Dear Mom and Dad, From India

Dear Mom and Dad,

I haven’t talked to either of you since leaving DC, so I thought this would be the prefect opportunity to let you know how I’m doing.

We started our journey in India in New Delhi, the capital. There, we met our teacher and guide , Goutam ji, or as we call him, “Father India” and “Daddy Cool,” per his request (never as cool as you though, Dad). He will be with us until we end our journey in India, and to be frank, we wouldn’t be having nearly as safe and fun an experience without him and his expansive knowledge.

New Delhi was quite an adjustment. There, the sun is hotter than hot, rickshaws and cars pass too close for comfort, and the poverty is not at all hidden away as it tends to be in the US. We passed half built houses, because we were informed that they were not finished intentionally so the owners could avoid paying taxes. We were told not to give to any money to the dozens of begging street children because many were working for a larger network of pimps. We were stared at constantly, and Goutam ji chased away people trying to sneakily take pictures of us more than once. We were separated on the trains by sex, the girls occupying a ‘female only’ car, put in place to limit sexual harassment on trains.

New Delhi was harsh, but there were things that were too beautiful to be adequately put into words. Biting into a fresh mango, the juice running down your arms as you can’t contain joyful laughter. Female security guards’ surprised exclamations at our traditional Indian dress when we visited the Red Fort.
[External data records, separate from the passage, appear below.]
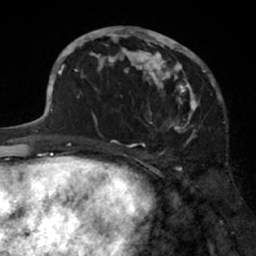
Breast MRI (dynamic contrast-enhanced), one axial slice; slice 31 of 66 in the series (ordered by position); cropped to one breast; dynamic contrast-enhanced series, time point 2 of 7 at this slice position (early post-contrast); 1.5 T; TE 3 ms, TR 6.2 ms; 2.4 mm slice thickness; 256 × 256 image matrix, field of view 160 × 160 mm. Female patient.
Outlined on this slice (semi-automatic segmentation, software-assisted and operator-edited):
- enhancing-tissue mask used for the functional tumour volume (all voxels passing the contrast-enhancement thresholds inside the analysis volume; usually the tumour): bounding box [x1, y1, x2, y2] px = [91, 27, 205, 137]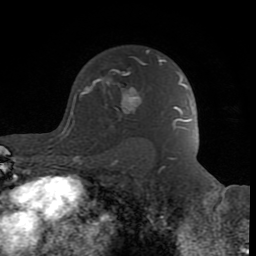
Breast MRI (dynamic contrast-enhanced), one axial slice. Slice 58 of 80 in the series (ordered by position). Cropped to one breast. Dynamic contrast-enhanced series, time point 2 of 8 at this slice position (early post-contrast). 1.5 T. TE 2.6 ms, TR 6 ms. 2 mm slice thickness. 256 × 256 image matrix, field of view 160 × 160 mm. Female patient.
Outlined on this slice (semi-automatic segmentation, software-assisted and operator-edited):
- enhancing-tissue mask used for the functional tumour volume (all voxels passing the contrast-enhancement thresholds inside the analysis volume; usually the tumour): bounding box [x1, y1, x2, y2] px = [84, 56, 163, 114]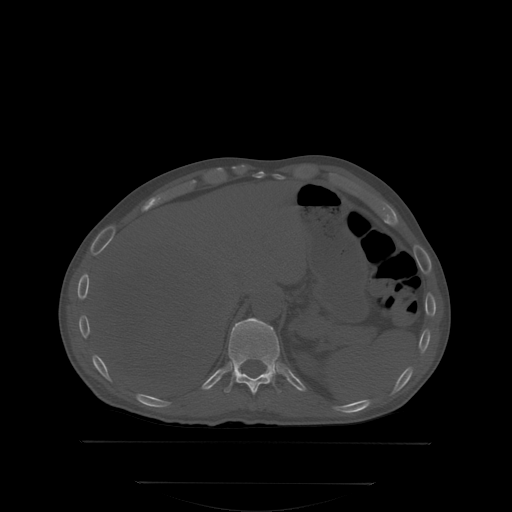
CT including the spine, one axial slice; position 180 of 350 along the scan axis; bone window (W 1800 / L 400 HU); 2.5 mm slice thickness; 512 × 512 image matrix, field of view 500 × 500 mm. Patient: male, 58 years. Case-level facts recorded for this patient, not image findings: primary cancer: prostate.
Outlined on this slice (semi-automatic segmentation, software-assisted and operator-edited):
- T11 vertebra: bounding box <223,320,282,395> (left, top, right, bottom; pixels)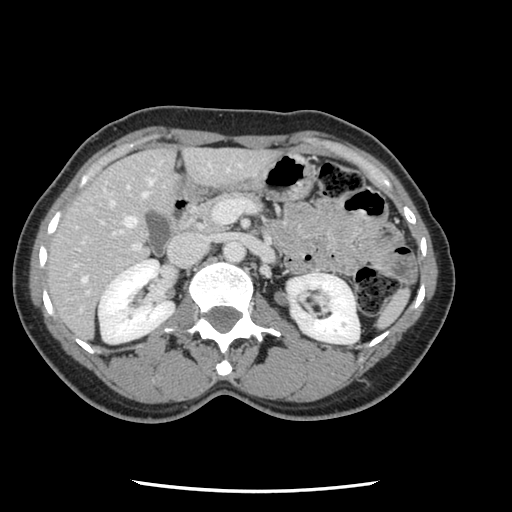
Contrast-enhanced abdominal CT, one axial slice. Slice 54 of 134 in the series (ordered by position). 120 kVp. Intravenous contrast given. Soft-tissue window (W 400 / L 40 HU). 2.5 mm slice thickness. 512 × 512 image matrix, field of view 330 × 330 mm. Case-level facts recorded for this patient, not image findings: patient: male, age 73 years at operation; diagnosis: colorectal cancer liver metastases, imaged before liver resection; multiple liver metastases: yes; largest metastasis: 3.4 cm; disease in both lobes: yes.
Structures marked on this image (manually delineated by an expert):
- hepatic veins: bounding box (x1, y1, x2, y2) in pixels: (81, 177, 154, 284)
- liver: (47, 148, 273, 340)
- planned liver remnant (the part of the liver to remain after resection): (48, 148, 176, 330)
- portal vein (with intrahepatic branches): (68, 165, 255, 296)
Listening in awe to Dr. Anjali Capila sing the songs of the Kumouni women from the mountains. The accomplishment of figuring out to use an Eastern Toilet successfully on the first try. And finally, simply being surrounded by 14 other amazing students day in and day out, and the comfort in knowing that they are seeing and feeling the same things you are.
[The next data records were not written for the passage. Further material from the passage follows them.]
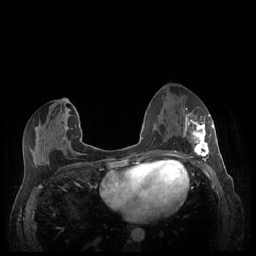
Breast MRI (dynamic contrast-enhanced), one axial slice; position 107 of 248 along the scan axis; dynamic contrast-enhanced series, time point 2 of 7 at this slice position (early post-contrast); 1.5 T; TE 1.9 ms, TR 4.1 ms; 0.9 mm slice thickness; 256 × 256 image matrix. Female patient.
Structures marked on this image (semi-automatically segmented with operator editing):
- enhancing-tissue mask used for the functional tumour volume (all voxels passing the contrast-enhancement thresholds inside the analysis volume; usually the tumour): bounding box <180,113,213,159> (left, top, right, bottom; pixels)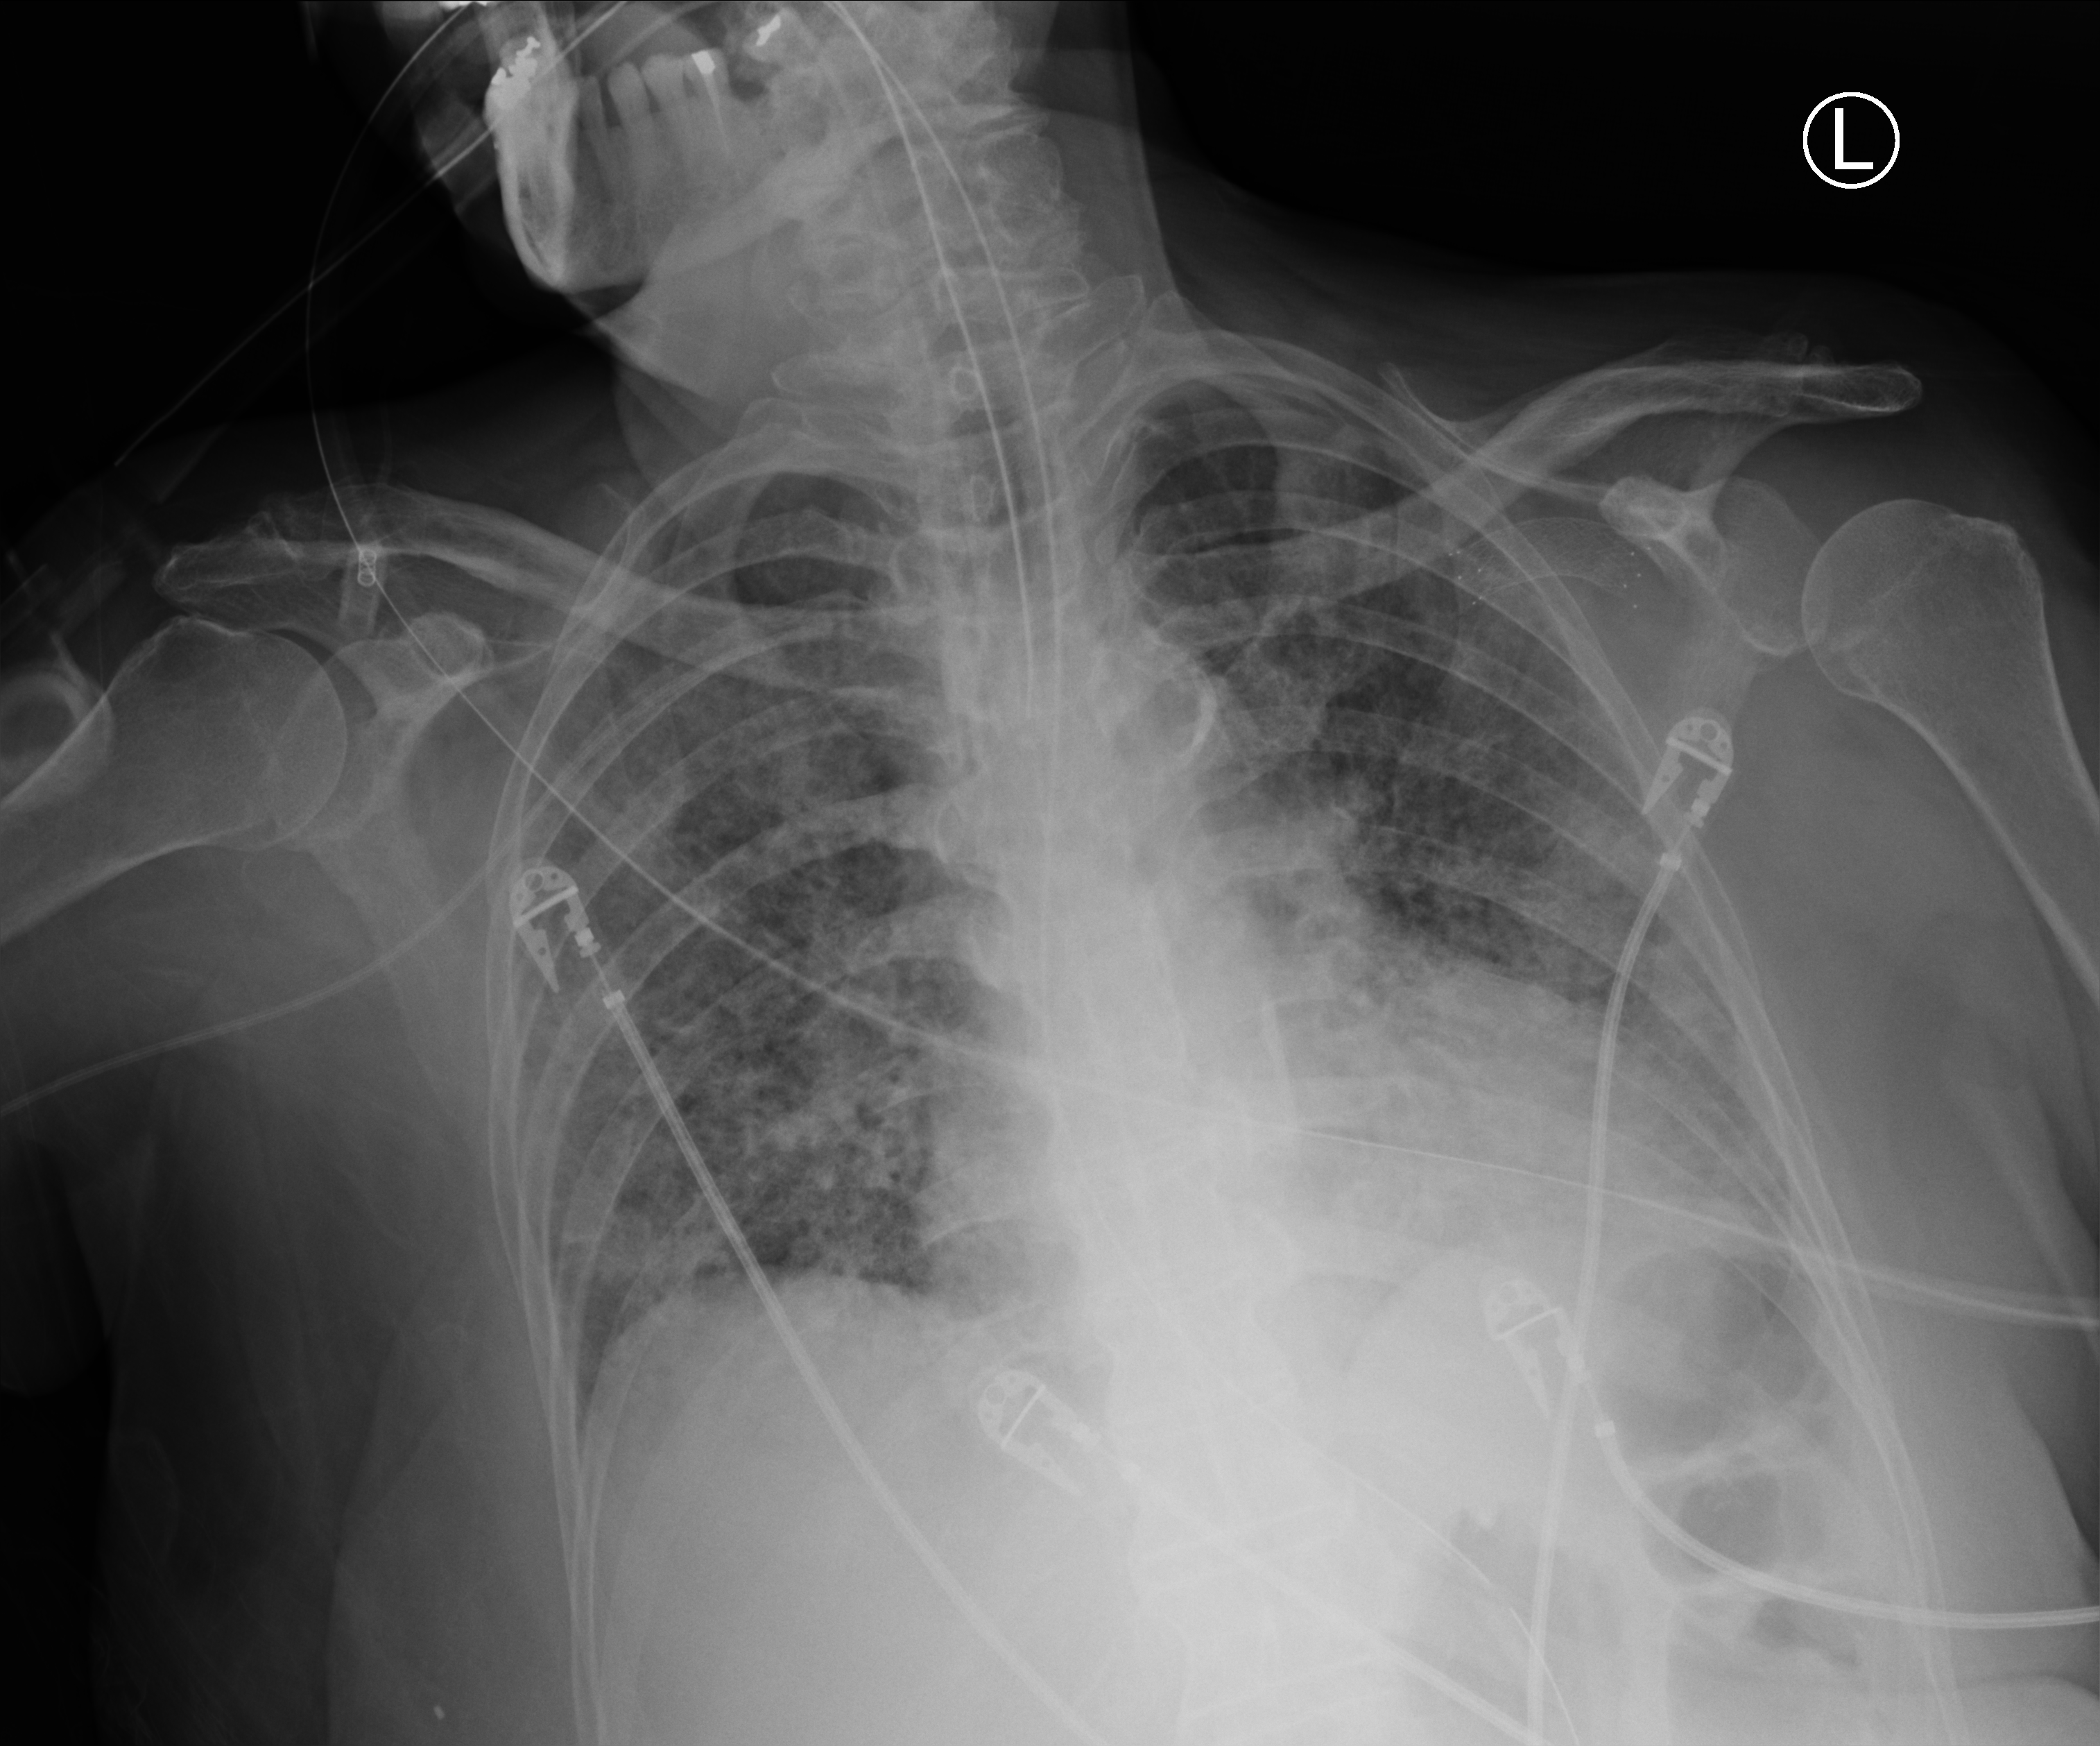
Chest X-ray (portable). Patient hospitalised with COVID-19; female, aged 60–74 years.
Admission-level facts for this patient (not findings on this image; timing relative to this image not recorded):
- mechanically ventilated during this hospital stay: yes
Today is concluding day four of being in the Himalayas. Here, the air is clear and fresh, a relief after our time in New Delhi. We must be on constant alert for food-stealing monkeys (they are the equivalent of squirrels, Mom). From our house, we can see the Himalayan mountain range, and it is probably the single most beautiful view I’ve ever seen. My roommate is Charley, and each day, we are learning together the dos and don’ts of interacting with our host family.

Do: compliment the food

Don’t: say ‘thank you’

Do: hand wash your clothes

Don’t: hang them where they can be pelted by rain within minutes (*cough* monsoon season)

Do: eat with your right hand

Don’t: eat with your left hand

Today, our host sister, Himani (14 years old), played monopoly with us (I won), and showed us her journal that contained pictures of her extended family. Our host brother, Punkaj (15 years old), showed off his singing and dancing skills, and then in true brotherly fashion, proceeded to ‘shoot’ us with imaginary guns. Our host mother asked us to help cut onions for dinner; the corners of her eyes are permanently crinkled in laughter. Although we do not speak with him often, our host father waves at us from his motorcycle as we partake on our daily walk to the center. They are all so beautiful and full of light, and despite living off of so little, content and determined to make a better future for themselves.
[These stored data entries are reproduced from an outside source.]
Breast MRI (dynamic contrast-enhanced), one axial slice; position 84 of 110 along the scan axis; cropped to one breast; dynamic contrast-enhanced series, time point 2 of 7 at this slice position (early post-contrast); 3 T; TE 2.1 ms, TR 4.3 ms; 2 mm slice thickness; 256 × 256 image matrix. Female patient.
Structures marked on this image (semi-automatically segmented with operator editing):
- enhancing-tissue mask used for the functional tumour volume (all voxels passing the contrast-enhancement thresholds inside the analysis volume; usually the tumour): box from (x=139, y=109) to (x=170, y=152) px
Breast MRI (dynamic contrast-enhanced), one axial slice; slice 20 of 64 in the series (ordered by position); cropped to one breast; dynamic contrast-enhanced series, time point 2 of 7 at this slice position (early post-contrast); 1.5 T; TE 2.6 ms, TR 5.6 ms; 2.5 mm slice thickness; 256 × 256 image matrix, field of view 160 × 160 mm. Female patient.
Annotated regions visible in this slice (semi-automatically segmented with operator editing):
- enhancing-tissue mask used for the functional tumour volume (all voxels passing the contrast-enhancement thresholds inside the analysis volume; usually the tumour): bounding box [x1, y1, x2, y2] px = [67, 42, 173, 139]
Every morning, we walk about 20 minutes on curvy mountain roads where we meet the rest of our group for daily activities. Today, we toured the building where Aarohi, the nonprofit that sponsors us, housing its Livelihood Unit. Using the extracted oil from apricot seeds, they generated a profit by selling oils, soaps, and scrubs. Goutam ji looked right at me when he mentioned that the oil helps with joint pain. Later, we met with an Aarohi school group. They taught us how to dance to a traditional Kumouni song, and in return, we introduced them to the Cha Cha Slide . As much as I enjoy my time with my host family, I truly cherish the time we spend surrounded by each other.

Mom, Dad, I’m learning a lot. It’s still settling in that I’m in India, but I know that this is where I’m meant to be right now. It might not necessarily feel comfortable, but it feels right. Don’t worry, I’m being fed amazing Indian food and drinking plenty of water. Our leaders, Sarah and Lauren, are all we could ask for, and they’re looking out for us every step of the way. I hope you’re both doing well. Give Conor, Sam, and Maya all my love. Enjoy the trip with Grandma and Papa.